TITLE: TDD and Encapsulated Objects
AUTHOR: Eugene Wallingford
DATE: August 05, 2004 11:04 AM
DESC: hpw TDD does and does not encourage tight encapsulation
-----
BODY:
Does test-driven development help us to build software with a higher
degree of encapsulation? I feel like it does when I write code.
But this is the sort of claim that, when made in front of students,
can be exposed as either wrong or more complex than it first appears.
That's because it depends on assumptions and skills that not all
programmers hold.
How might test-driven development help us to build
better-encapsulated software? When we write tests first, we have an
opportunity to think about our code in terms solely of its interface
because we haven't written the implementation yet! In an object-oriented
program, the test involves sending a message to an object in order to
see whether the object behaves as expected. The object's class may
may be partially implemented, but not the behavior we are testing.
And we are supposed to be thinking about just the requirement at
hand, not anything else.
But how can we go wrong? If we become sloppy, we can fall into the
trap of writing a test that causes a change in the object's state
and then verifies that the expected change has occurred. This often
requires adding a public accessor to the object's interface that is
otherwise unnecessary. Even you don't intend for client programmers
to use the method, it's now there. One of the lessons of interface
design is that, if it's there, clients will use it.

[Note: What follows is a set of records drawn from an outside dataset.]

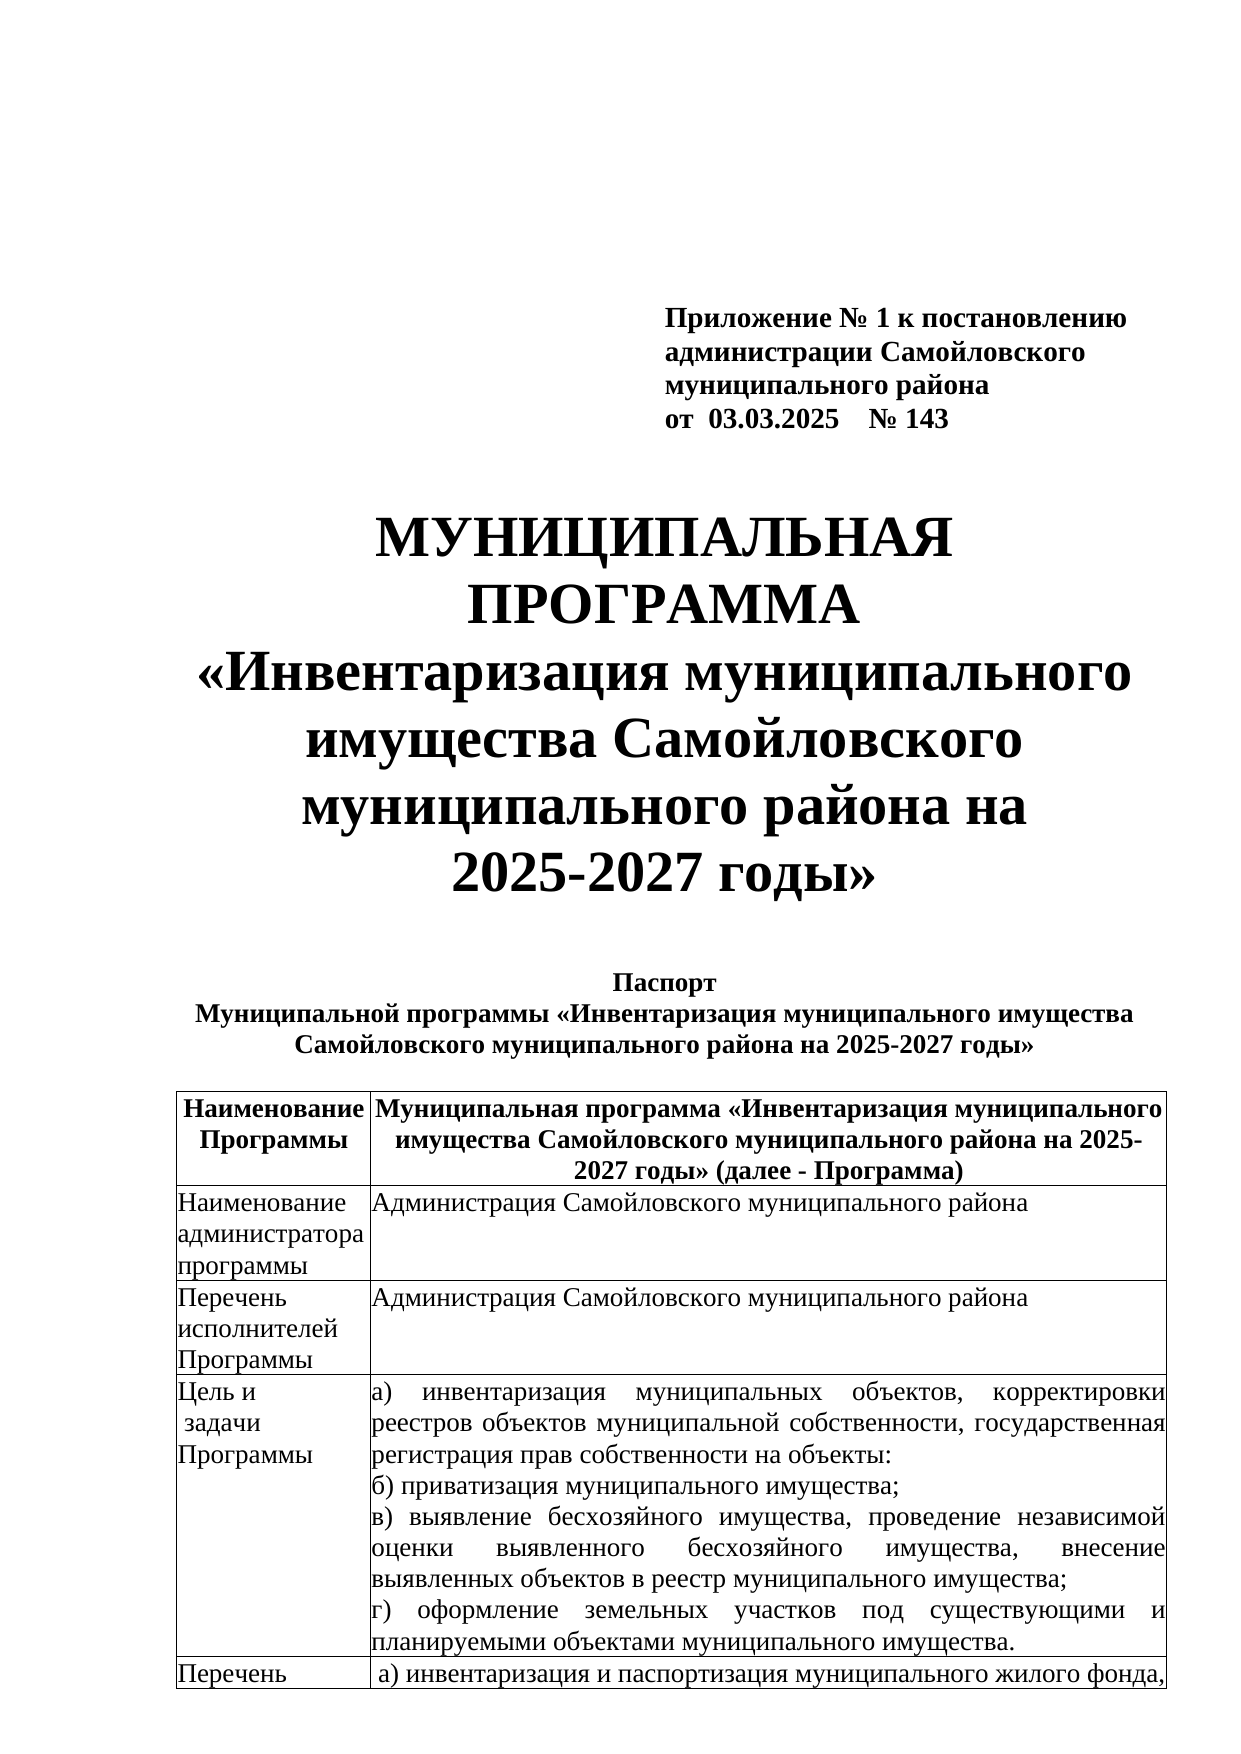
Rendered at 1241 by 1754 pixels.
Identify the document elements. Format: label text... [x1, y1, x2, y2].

table_cell а) инвентаризация муниципальных объектов, корректировки реестров объектов муниципальной собственности, государственная регистрация прав собственности на объекты: б) приватизация муниципального имущества; в) выявление бесхозяйного имущества, проведение независимой оценки выявленного бесхозяйного имущества, внесение выявленных объектов в реестр муниципального имущества; г) оформление земельных участков под существующими и планируемыми объектами муниципального имущества. [371, 1375, 1166, 1656]
text Приложение № 1 к постановлению администрации Самойловского муниципального района [664, 300, 1152, 401]
table_cell Цель и задачи Программы [177, 1375, 370, 1656]
table_header Муниципальная программа «Инвентаризация муниципального имущества Самойловского муниципального района на 2025-2027 годы» (далее - Программа) [371, 1092, 1166, 1185]
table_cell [371, 1657, 1166, 1688]
text Паспорт Муниципальной программы «Инвентаризация муниципального имущества Самойловского муниципального района на 2025-2027 годы» [177, 966, 1152, 1060]
table_header Наименование Программы [177, 1092, 370, 1185]
table_cell Администрация Самойловского муниципального района [371, 1281, 1166, 1374]
text от 03.03.2025 № 143 [664, 401, 1152, 434]
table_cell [177, 1657, 370, 1688]
text МУНИЦИПАЛЬНАЯ ПРОГРАММА «Инвентаризация муниципального имущества Самойловского муниципального района на [177, 502, 1152, 837]
table_cell Перечень исполнителей Программы [177, 1281, 370, 1374]
table_cell Администрация Самойловского муниципального района [371, 1186, 1166, 1280]
text 2025-2027 годы» [177, 837, 1152, 904]
table_cell Наименование администратора программы [177, 1186, 370, 1280]
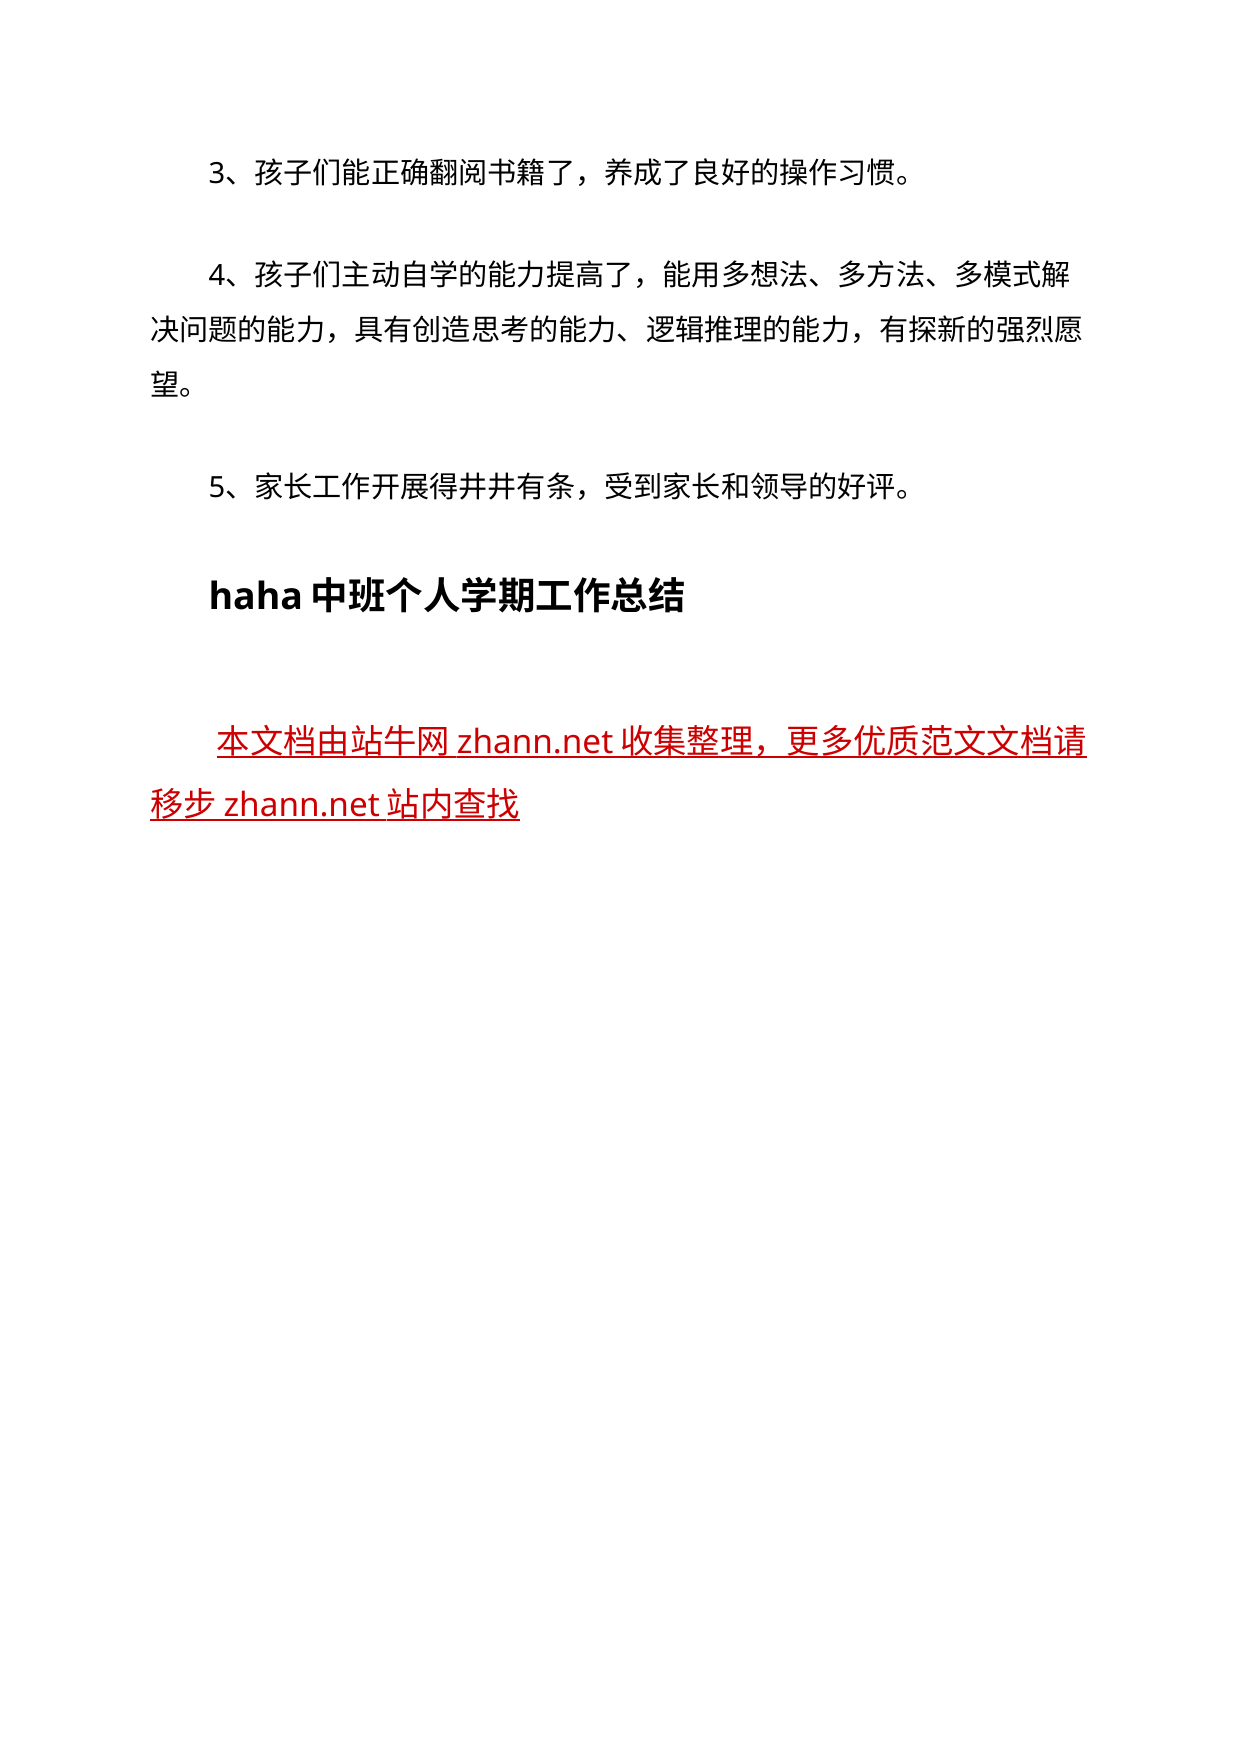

It's more than just sloppiness that can lead us astray, though.
Testing some behaviors is not straightforward because they involve
outside resources (say, a web connection) or non-trivial collaborations
(say, a network error). Often it's easier to write a state-based
test than a behavior-based test. But those kinds of tests usually
leave me feeling unfulfilled. That feeling is my test telling me to
do better.
The idea of
mock objects
developed in the XP community as a way to support behavior-driven testing
in the face of such difficulties. But even mock objects aren't a guarantee
that we will write well-encapsulated code. Martin Fowler wrote a recent
article discussing the common confusion of
mocks
with stubs.
I do think that TDD encourages and supports well-encapsulated code --
but only if the programmer understands the
Tell,
Don't Ask
principle for designing objects. And practices it faithfully. And uses
mock objects (or their equivalent in your programming style) for the
tough cases. That's a lot of assumptions built into a simple claim.
But most knowledge works that way.
How can you support yourself in those assumptions? Pair programming!
Those XP practices really do add up to something more than their parts.